The Global Ecovillage Network (GEN) is a global association of people and communities (ecovillages) dedicated to living "sustainable plus" lives by restoring the land and adding more to the environment than is taken. Network members share ideas and information, transfer technologies and develop cultural and educational exchanges.

==History==
Hildur and Ross Jackson from Denmark established the Gaia Trust, a charitable foundation, in 1991. Gaia funded a study by Robert Gilman and Diane Gilman of sustainable communities around the world. The report, Ecovillages and Sustainable Communities, was released in 1991. The report found that although there were many interesting ecovillage projects, the full-scale ideal ecovillage did not yet exist. Collectively, however, the various projects described a vision of a different culture and lifestyle that could be further developed.

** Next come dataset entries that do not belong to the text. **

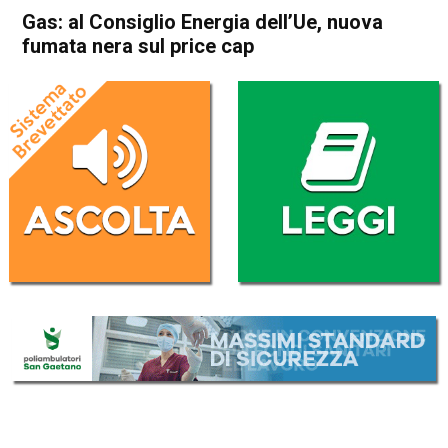
Gas: al Consiglio Energia dell’Ue, nuova
fumata nera sul price cap
Home
Politica Esteri
Politica Esteri
Gas: al Consiglio Energia
dell’Ue, nuova fumata nera
sul price cap
Da
Redazione Nazionale
14 Dicembre 2022
(aggiornato il
14 Dicembre 2022 12:10
)
ASCOLTA L'AUDIO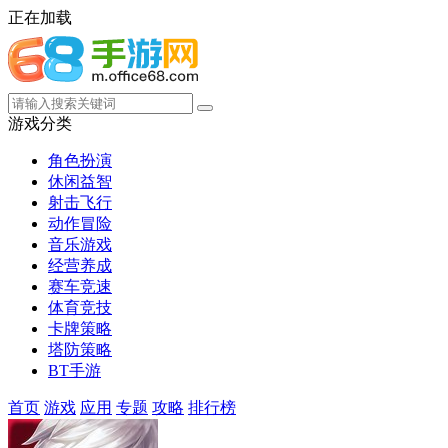
正在加载
游戏分类
角色扮演
休闲益智
射击飞行
动作冒险
音乐游戏
经营养成
赛车竞速
体育竞技
卡牌策略
塔防策略
BT手游
首页
游戏
应用
专题
攻略
排行榜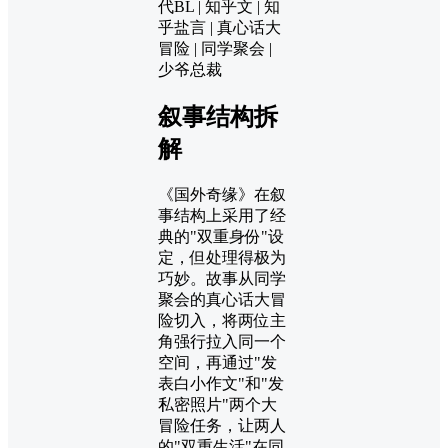
代BL | 知乎文 | 知
乎盐言 | 真心话大
冒险 | 同学聚会 |
少爷总裁
叙事结构拆
解
《国外奇缘》在叙
事结构上采用了经
典的"双重身份"设
定，但处理得极为
巧妙。故事从同学
聚会的真心话大冒
险切入，将两位主
角强行拉入同一个
空间，再通过"发
表白小作文"和"发
私密照片"两个大
冒险任务，让两人
的"双重生活"在同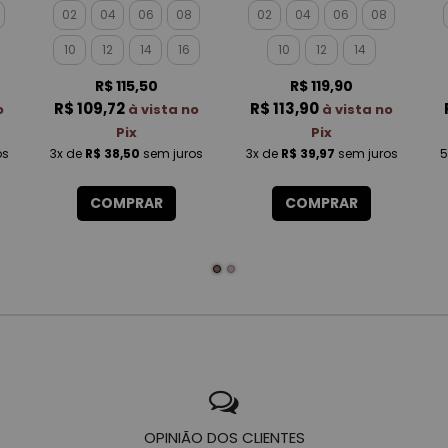
O
ROTATIVA MASCULINO
ROTATIVA FEMININO
02
04
06
08
02
04
06
08
10
12
14
16
10
12
14
R$ 115,50
R$ 119,90
R$ 109,72
R$ 113,90
o
à vista no
à vista no
Pix
Pix
os
3x
de
R$ 38,50
sem juros
3x
de
R$ 39,97
sem juros
5
COMPRAR
COMPRAR
OPINIÃO DOS CLIENTES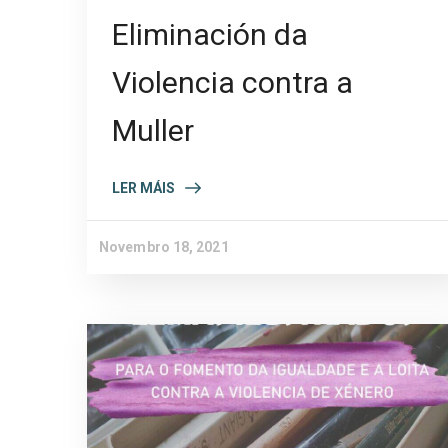
Eliminación da
Violencia contra a
Muller
LER MÁIS
Novembro 18, 2021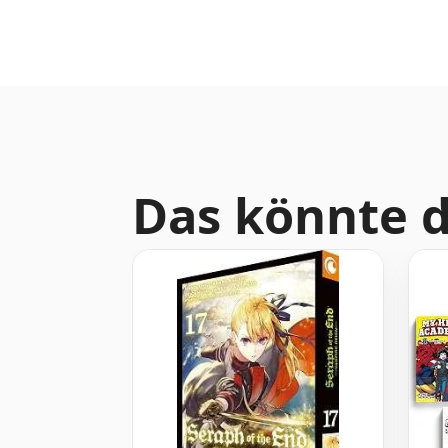
Das könnte d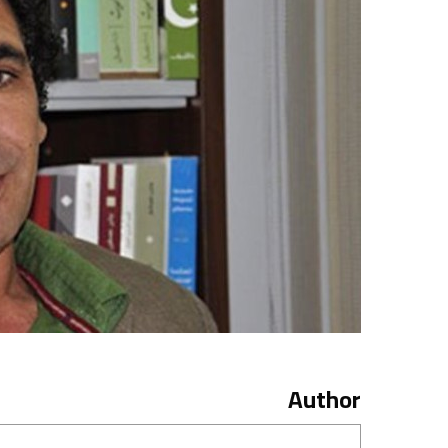
Author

In 1991 the Gaia Trust convened a meeting in Denmark of representatives of eco-communities to discuss strategies for further developing the ecovillage concept. That led to the formation of the Global Ecovillage Network. In 1994 the Ecovillage Information Service was launched. In 1995, the first international conference of ecovillage members, entitled Ecovillages and Sustainable Communities for the 21st Century was held at Findhorn, Scotland. The movement grew rapidly following this conference.

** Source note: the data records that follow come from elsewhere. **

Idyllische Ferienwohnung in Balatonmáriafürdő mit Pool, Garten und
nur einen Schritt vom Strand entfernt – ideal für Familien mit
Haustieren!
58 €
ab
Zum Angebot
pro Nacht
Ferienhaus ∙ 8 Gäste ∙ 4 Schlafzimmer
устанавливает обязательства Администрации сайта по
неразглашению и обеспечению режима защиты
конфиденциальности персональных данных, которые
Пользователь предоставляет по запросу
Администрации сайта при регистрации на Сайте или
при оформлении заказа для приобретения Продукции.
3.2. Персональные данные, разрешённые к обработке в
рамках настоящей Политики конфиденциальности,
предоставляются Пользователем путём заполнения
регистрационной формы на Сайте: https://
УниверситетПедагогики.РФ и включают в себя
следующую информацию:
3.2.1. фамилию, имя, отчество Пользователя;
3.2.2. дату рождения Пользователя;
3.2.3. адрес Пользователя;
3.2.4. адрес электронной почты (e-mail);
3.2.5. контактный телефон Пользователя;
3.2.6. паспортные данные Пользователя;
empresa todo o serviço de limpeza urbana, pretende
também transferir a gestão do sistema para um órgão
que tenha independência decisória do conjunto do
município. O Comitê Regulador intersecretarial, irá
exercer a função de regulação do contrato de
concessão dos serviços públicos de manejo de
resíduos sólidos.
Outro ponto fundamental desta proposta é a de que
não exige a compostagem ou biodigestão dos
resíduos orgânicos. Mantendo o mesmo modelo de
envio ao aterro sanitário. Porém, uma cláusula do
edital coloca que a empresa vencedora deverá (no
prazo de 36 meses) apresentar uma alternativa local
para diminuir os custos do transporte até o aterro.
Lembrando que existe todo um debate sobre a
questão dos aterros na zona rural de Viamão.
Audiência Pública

By 2001, GEN had obtained consultative status at the United Nations Economic and Social Council (ECOSOC). In October 2005, at the conference to celebrate the tenth anniversary of GEN, a group of young adults joined to found NextGEN (the Next Generation of the Global Ecovillage Network). GEN does not have a verification procedure to select ecovillages or member subscriptions on its website. A Community Sustainability Assessment Tool has been developed that provides a means to assess how successful a particular ecovillage is at improving its sustainability.

==Members==
The network includes a variety of types of sustainable settlements and ecovillages:
- Eco towns, such as Auroville in South India and the Federation of Damanhur in Italy;
- rural ecovillages, such as Gaia Asociación in Argentina and Huehuecoyotl, in Mexico;
- permaculture sites, including Crystal Waters, Queensland, Australia, Cochabamba, Bolivia and Barus, Brazil;
- urban rejuvenation projects, such as Los Angeles EcoVillage and Christiania in Copenhagen, and
- educational centers, such as Findhorn Foundation in Scotland, the Centre for Alternative Technology in Wales, and the Ecovillage Training Center in Tennessee.

==Aim==
The Global Ecovillage Network's aim is "to support and encourage the evolution of sustainable settlements across the world." The network does this through:
- Internal and external communications services; facilitating the flow and exchange of information about ecovillages and demonstration sites;
- Networking and project coordination in fields related to sustainable settlements, and
- Global cooperation/partnerships (UN Best Practices, EU Phare, EYFA, ECOSOC).

==Regions==
GEN is composed of five global regions: Africa (GEN Africa), Europe (GEN Europe), Latin America (CASA), North America (GENNA) and Oceania & Asia (GENOA).